Sport: Heiko Hinrichsen (hh)

Grassau - Ron-Robert Zieler kann sich noch gut daran erinnern, wie seine Zeit beim VfB Stuttgart begonnen hat. Am 11. Juli des Vorjahres war der Tag gekommen, an dem sich der Torhüter an der Rezeption seines Teamhotels in Velden am Wörthersee morgens um fünf Uhr eigenhändig ein Taxi bestellte. Das brachte den Goalie von Leicester City, der in der Saison zuvor im Duell mit dem dänischen Nationaltorhüter Kasper Schmeichel den Kürzeren gezogen hatte, zum Flughafen Klagenfurt. Von dort aus ging es mit dem Flugzeug nach Stuttgart – und das einjährige Kapitel beim englischen Sensationsmeister von 2016 war für Zieler beendet.

 

„Damals war ich ja der erste Spieler mit Erfahrung, der vom VfB dazugeholt wurde. Die Mannschaft war zu diesem Zeitpunkt sehr jung – und wusste nicht genau, wo sie nach dem Wiederaufstieg steht“, blickt der 29-Jährige im Stuttgarter Teamhotel, dem Golf Resort Achental, zwölf Monate zurück. Genau hier, im idyllischen Grassau im Chiemgau, hatte Zielers Reise mit den Cannstattern begonnen. „Insofern schließt sich für mich ein Kreis“, sagt Zieler: „Auch ich musste mich ja wieder beweisen und denke, das hat gut funktioniert. Für mich und für den VfB war das eine tolle Sache.“

Erst im weiteren Verlauf des Transfersommers 2017 wurde dem Kader des Aufsteigers durch den eilig geholten Manager Michael Reschke weitere Routine zugeführt. Die Verpflichtung von Innenverteidiger Holger Badstuber hatte noch der Reschke-Vorgänger Jan Schindelmeiser über die Bühne gebracht. Es folgten Dennis Aogo und Andreas Beck, ehe im Winter Mario Gomez zurückkehrte.

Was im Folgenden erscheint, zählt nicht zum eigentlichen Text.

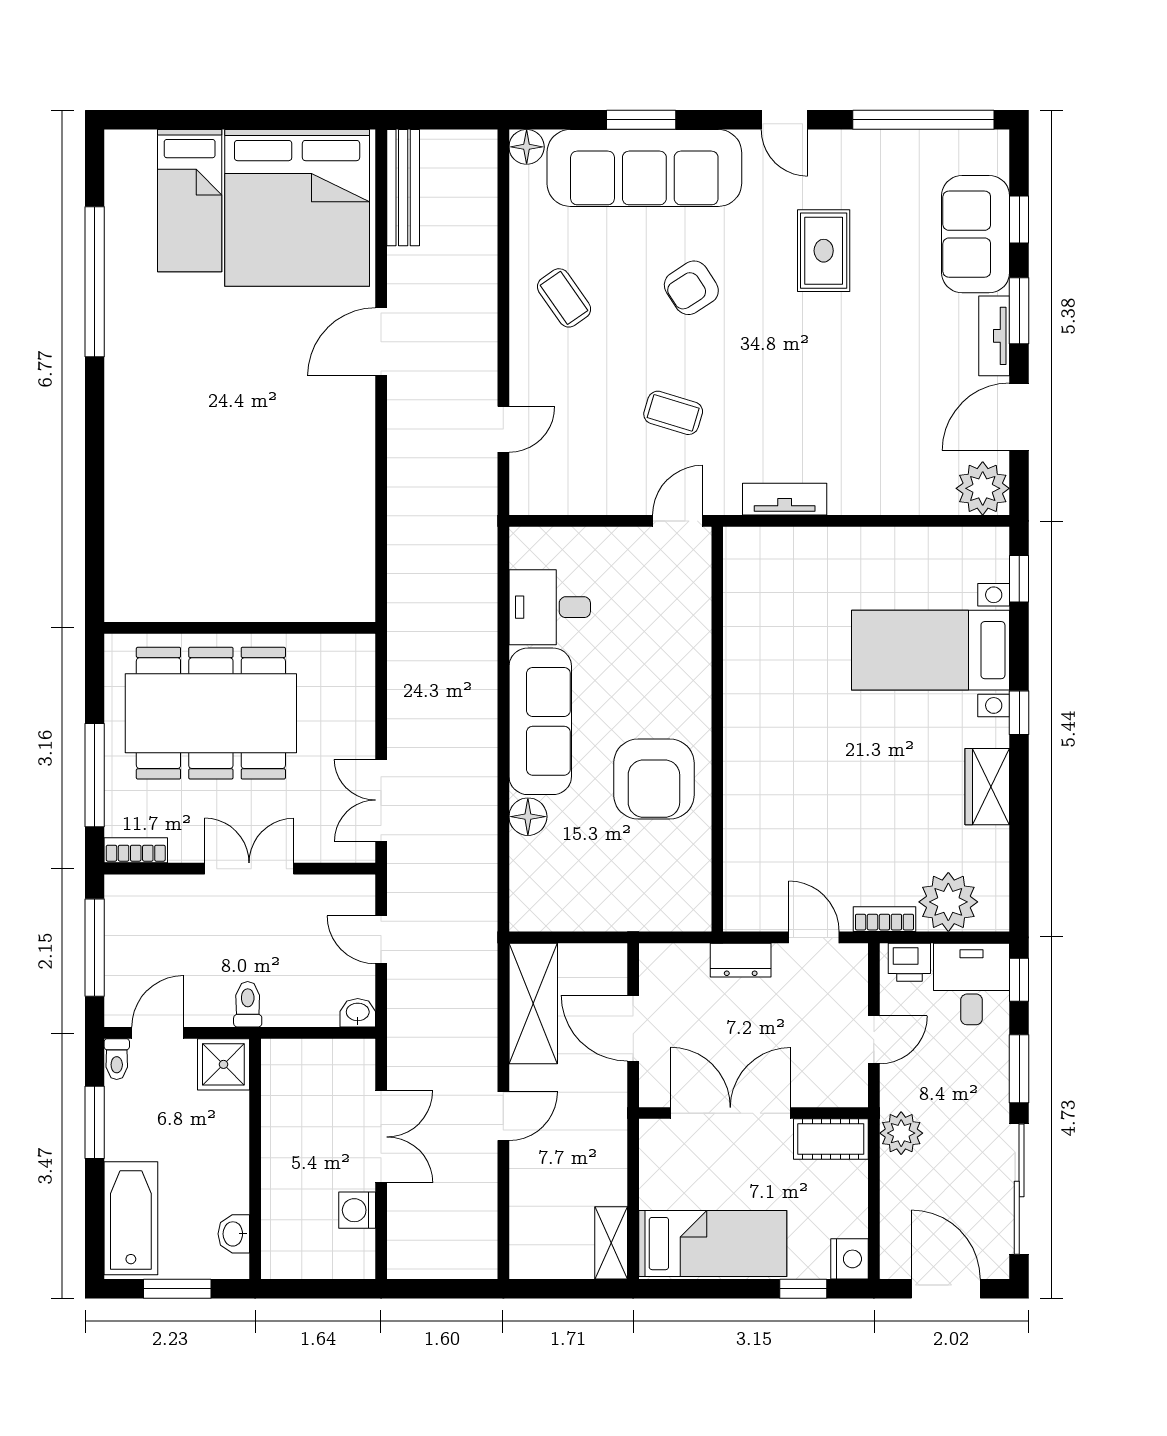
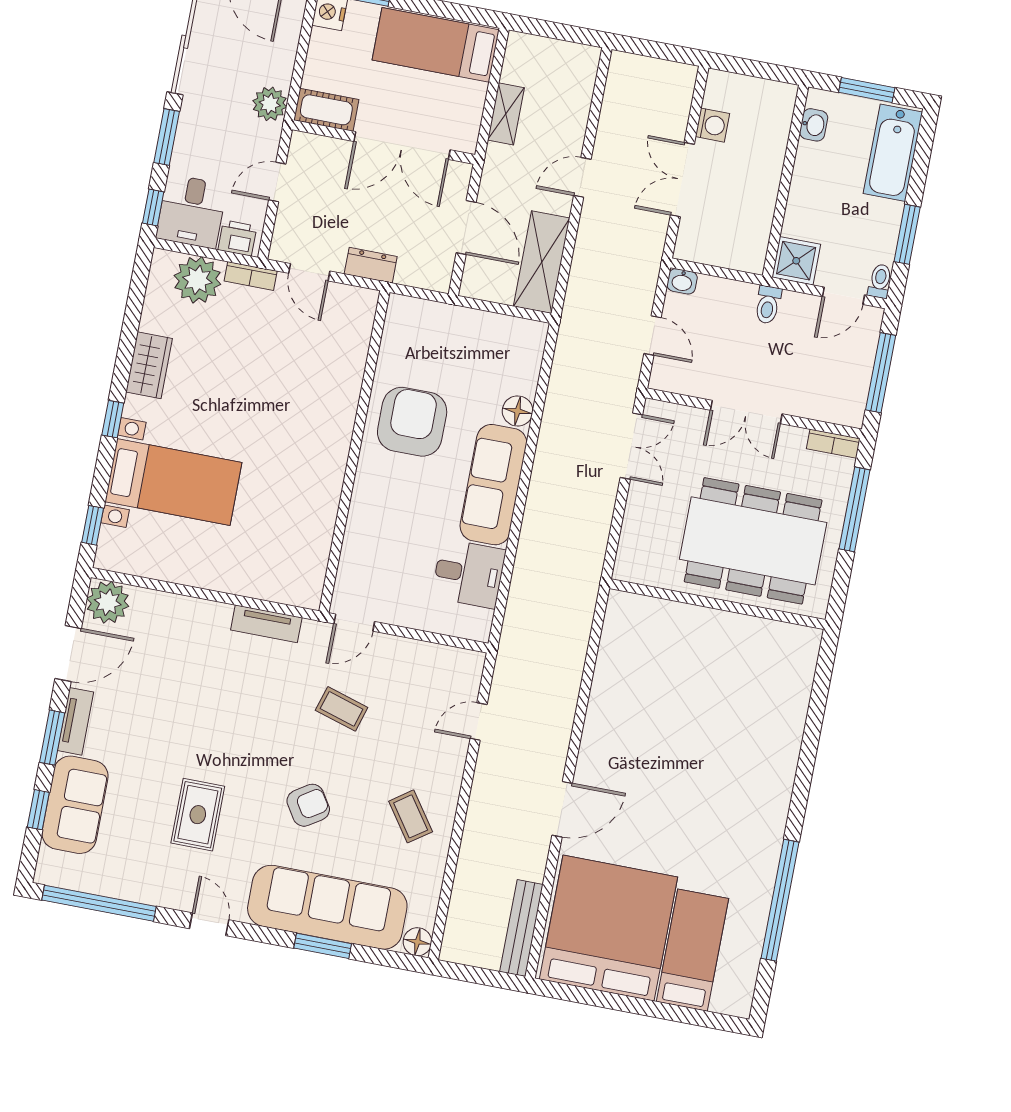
shelving: (611, 1243) -> (506, 114), moved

„Wenn man den aktuellen Kader mit dem von damals vergleicht, ist das schon ein großes Plus an Qualität. Es sind tolle Spieler dazugekommen“, sagt Zieler auch über die sieben Neuzugänge in diesem Sommer. Die Reise mit dem VfB soll also erfolgreich weitergehen für den Mann, der vor seinen Ersatzleuten Jens Grahl und dem aktuell verletzten Alexander Meyer („Wir kommen super miteinander aus“) die klare Nummer eins auf dem Posten zwischen den Pfosten ist. Bis 2020 läuft Zielers Vertrag beim VfB – doch das muss längst nicht das letzte Wort gewesen sein. „Beide Seiten wollen sich noch weiterentwickeln“, sagt der 29-Jährige, der 2014 in Rio de Janeiro mit der deutschen Nationalelf als dritter Torwart Weltmeister wurde.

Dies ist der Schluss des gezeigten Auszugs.